Structure-Based Inhibitor Design and the Hydrophobic Tunnel. To be useful against the LpxC enzymes from a broad range of Gram-negative bacteria, an inhibitor should target interactions with conserved features and surfaces in the enzyme active site. The primary determinant of LpxC-inhibitor recognition is zinc coordination, and some of the most potent inhibitors known to date exploit a hydroxamate functionality for this task (20–25). Secondary determinants of recognition are conserved surfaces in the enzyme active site, perhaps the most important of which is the hydrophobic tunnel. Given that an inhibitor bearing the longer 3-O-myristic acid substituent is more potent (IC₅₀ = 7.0 μM) than an inhibitor bearing the shorter 3-O-hexanoic acid substituent or no substituent at all (IC₅₀ > 3,100 μM; ref. 24), van der Waals interactions between the long-chain aliphatic group of an inhibitor and the hydrophobic tunnel must contribute substantially to inhibitor binding.
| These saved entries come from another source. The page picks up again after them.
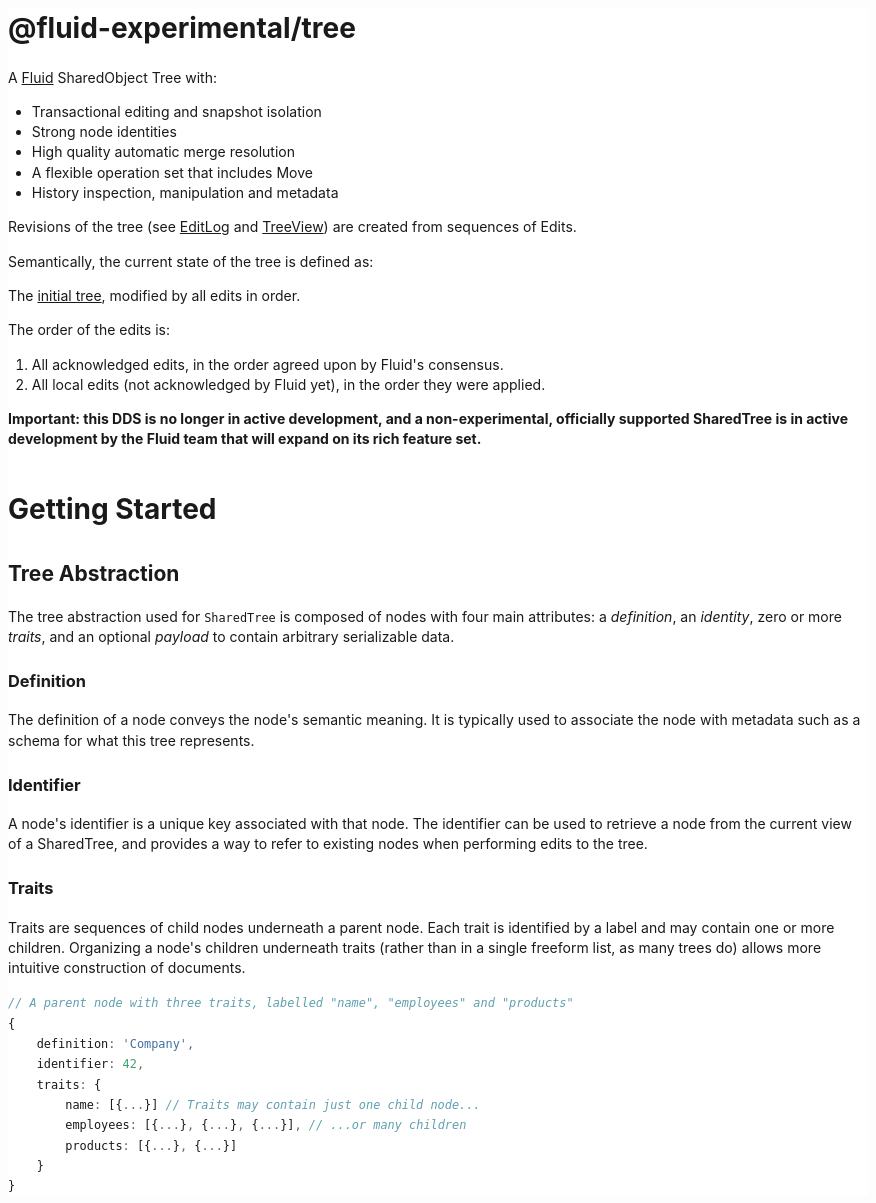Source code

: # @fluid-experimental/tree

A [Fluid](https://fluidframework.com/) SharedObject Tree with:

-   Transactional editing and snapshot isolation
-   Strong node identities
-   High quality automatic merge resolution
-   A flexible operation set that includes Move
-   History inspection, manipulation and metadata

Revisions of the tree (see [EditLog](./src/EditLog.ts) and [TreeView](./src/TreeView.ts)) are created from sequences of Edits.

Semantically, the current state of the tree is defined as:

The [initial tree](./src/InitialTree.ts), modified by all edits in order.

The order of the edits is:

1. All acknowledged edits, in the order agreed upon by Fluid's consensus.
2. All local edits (not acknowledged by Fluid yet), in the order they were applied.

**Important: this DDS is no longer in active development, and a non-experimental, officially supported SharedTree is in active development by the Fluid team that will expand on its rich feature set.**

# Getting Started

## Tree Abstraction

The tree abstraction used for `SharedTree` is composed of nodes with four main attributes: a _definition_, an _identity_, zero or more _traits_, and an optional _payload_ to contain arbitrary serializable data.

### Definition

The definition of a node conveys the node's semantic meaning. It is typically used to associate the node with metadata such as a schema for what this tree represents.

### Identifier

A node's identifier is a unique key associated with that node. The identifier can be used to retrieve a node from the current view of a SharedTree, and provides a way to refer to existing nodes when performing edits to the tree.

### Traits

Traits are sequences of child nodes underneath a parent node. Each trait is identified by a label and may contain one or more children. Organizing a node's children underneath traits (rather than in a single freeform list, as many trees do) allows more intuitive construction of documents.

```typescript
// A parent node with three traits, labelled "name", "employees" and "products"
{
	definition: 'Company',
	identifier: 42,
	traits: {
		name: [{...}] // Traits may contain just one child node...
		employees: [{...}, {...}, {...}], // ...or many children
		products: [{...}, {...}]
	}
}
```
Can a potent inhibitor be designed to target exclusively the hydrophobic tunnel?

To address this question, we determined the affinities of saturated C₆–C₁₂ aliphatic compounds capable of binding in the hydrophobic tunnel and simultaneously coordinating to using isothermal titration calorimetry (Fig. 5). Of the compounds examined, those with chain lengths of C₁₀ or greater exhibited significant binding affinity for A. aeolicus LpxC. The tightest binding compounds exhibited K_d values of 0.3 μM and contained C₁₂ aliphatic chains with carboxylate or phosphonate head groups. Strikingly, complex isoxazoline inhibitors bearing carboxylate or phosphonate head groups, but lacking an aliphatic substituent to interact with the hydrophobic tunnel, bind more weakly to LpxC from E. coli with IC₅₀ values of >450 μM and 4 μM, respectively (25). Therefore, targeting the hydrophobic tunnel exclusively yields inhibitor leads of simpler design and higher affinity. Given the increasing occurrence of antibiotic resistance in current day therapy, and given that LpxC is validated as a target for the design of potent antibacterials (20–25), we advance that the next step in this program, the structure-based design of broad spectrum LpxC inhibitors targeting the hydrophobic tunnel in the LpxC active site, may represent a new and effective strategy for the successful treatment of Gram-negative sepsis.

Fig. 5.

Structure-affinity relationships for aliphatic LpxC inhibitors that target zinc coordination and binding in the hydrophobic tunnel. For chain lengths with n ≤ 6, no binding was observed in isothermal titration calorimetry experiments; therefore, the K_d values indicated represent the minimum detection threshold.